For years alcohol had symbolized relaxation, connection, and social freedom. After the experiment it appeared differently. Drinking meant sacrificing the next day — sacrificing health, energy, clarity, and time — in exchange for a short social moment. In that sense alcohol started to resemble a deliberate trade: one evening of looseness purchased with a diminished following day.
This perception gradually changed how I approached social situations. Sometimes drinking began to feel like a social sacrifice — something done for the sake of a moment with other people rather than something personally desirable. It was not about craving alcohol anymore. It was about deciding whether a specific situation was worth the cost of the following day.

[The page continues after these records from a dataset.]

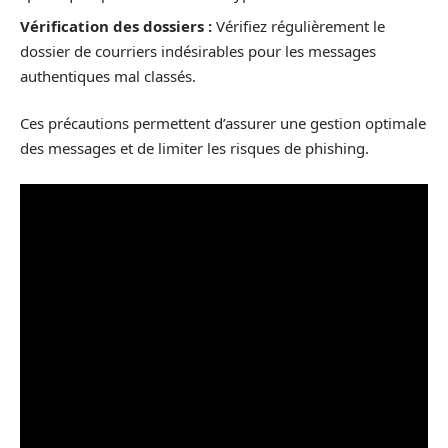
Vérification des dossiers :
Vérifiez régulièrement le
dossier de courriers indésirables pour les messages
authentiques mal classés.
Ces précautions permettent d’assurer une gestion optimale
des messages et de limiter les risques de phishing.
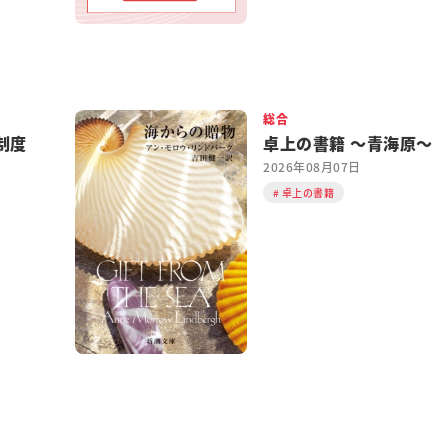
総合
制度
卓上の書籍 ～青海原～
2026年08月07日
卓上の書籍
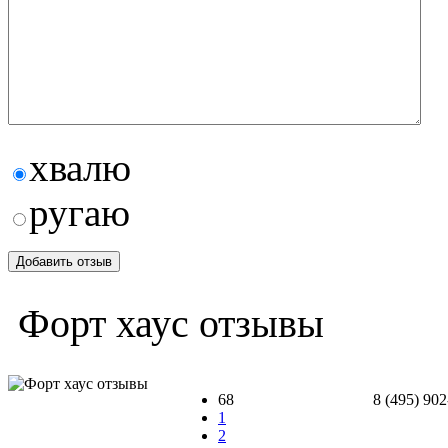
хвалю
ругаю
Форт хаус отзывы
68
8 (495) 90
1
2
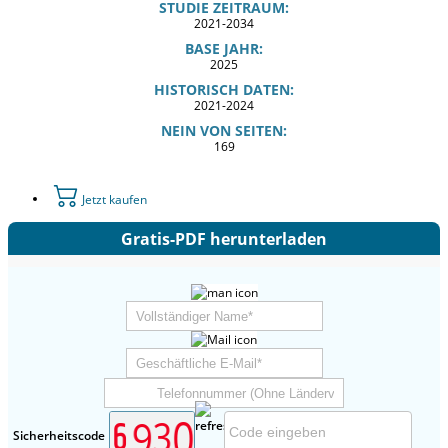
STUDIE ZEITRAUM:
2021-2034
BASE JAHR:
2025
HISTORISCH DATEN:
2021-2024
NEIN VON SEITEN:
169
Jetzt kaufen
Gratis-PDF herunterladen
Sicherheitscode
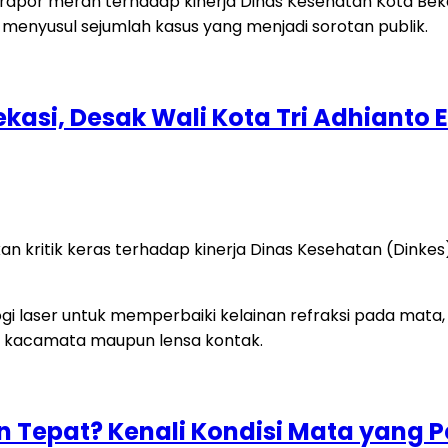
kasi, Desak Wali Kota Tri Adhianto E
n kritik keras terhadap kinerja Dinas Kesehatan (Dinkes
n Tepat? Kenali Kondisi Mata yang P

Once alcohol started to look like a cost rather than a reward, its role changed almost automatically.
Few months ago I made a small environmental adjustment: I removed wine glasses, vodka glasses, and bottle openers from my kitchen. Alcohol simply no longer had a structural place in my home. The change was minor, but it introduced a small layer of friction between impulse and action.
Conclusion
The alcohol experiment lasted approximately fifteen months. It began as a permanent decision triggered by embarrassment during a New Year’s Eve gathering, but over time it evolved into an observation period that revealed how alcohol interacted with energy, routines, and social behavior. The experiment formally ended when I allowed myself to drink again, yet alcohol never returned to its previous role. Today I do not follow a strict rule, but drinking has become rare and situational. If someone asks whether I drink alcohol, the most accurate answer is probably: almost never.
The most important outcome of the experiment was not abstinence itself but a shift in perception. Alcohol no longer appears as relaxation or entertainment. It appears as a cost — a trade of clarity, energy, health, and time for a brief social effect. Once that change in perspective occurred, the surrounding behavior changed almost automatically.